__Task objective__. Copy the line containing "pyautogui.click(239, 291)", then all lines after it up to and including the final line of the material, exactly and without additions.

Top of Data for this exercise

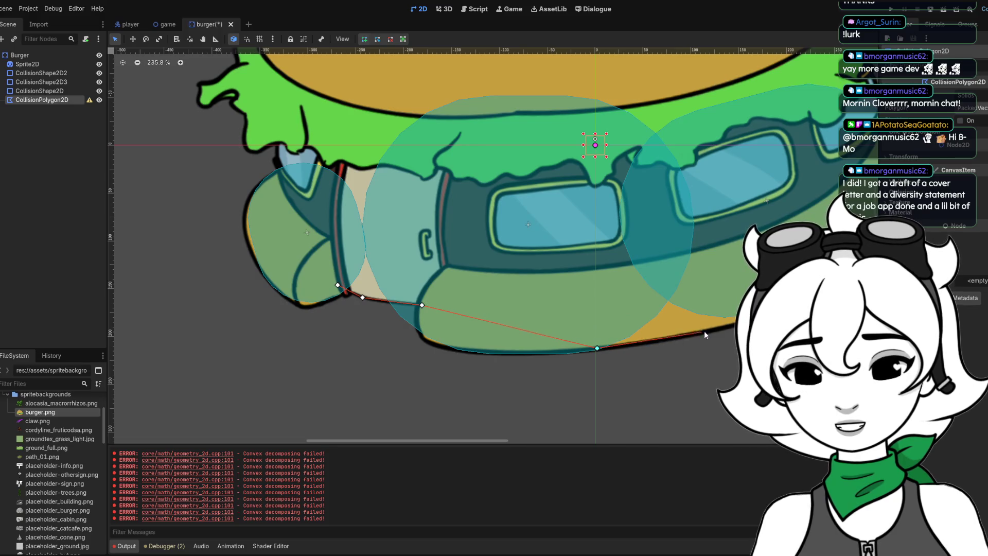
pyautogui.click(726, 325)
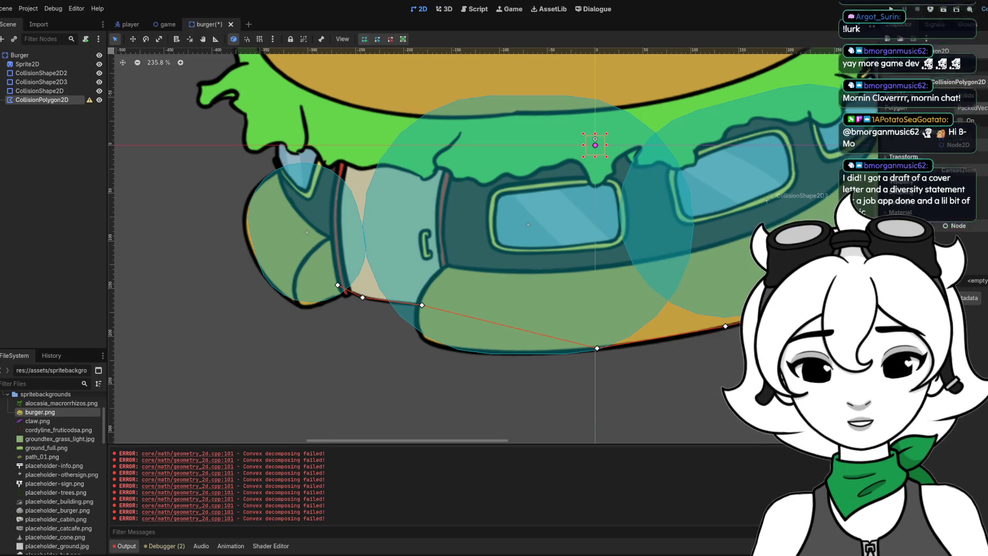
# Finish the polygon up the right edge and across the left, close it, save the burger scene, and show the game map.
pyautogui.hscroll(4, 591, 277)
pyautogui.click(537, 260)
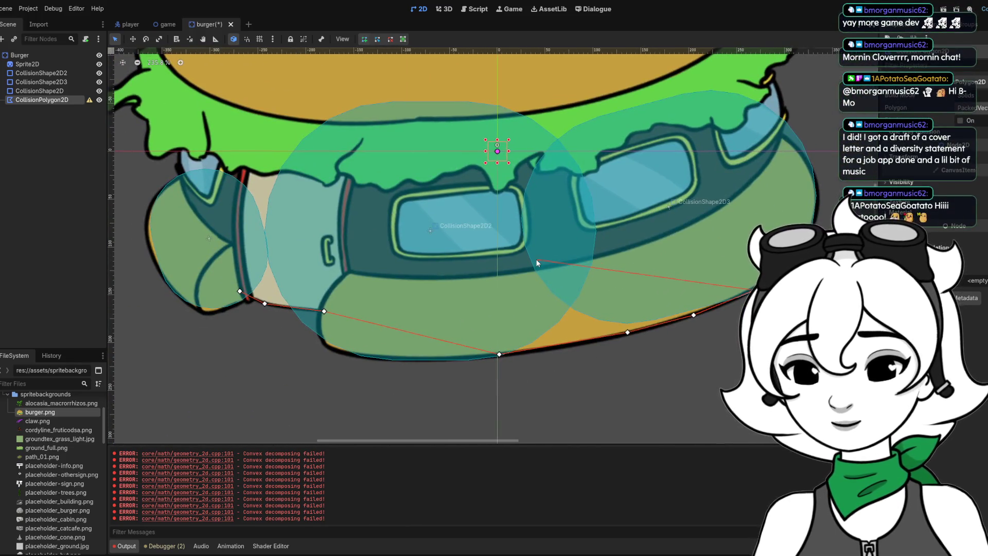
pyautogui.click(235, 265)
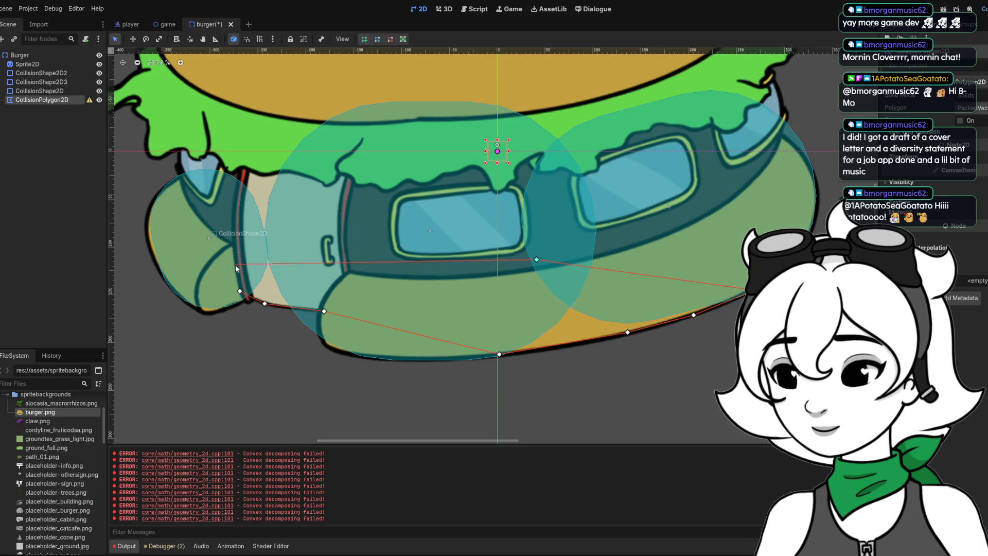
pyautogui.click(239, 291)
pyautogui.scroll(-5, 350, 271)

Bottom of Data for this exercise

__Final answer__.
pyautogui.click(239, 291)
pyautogui.scroll(-5, 350, 271)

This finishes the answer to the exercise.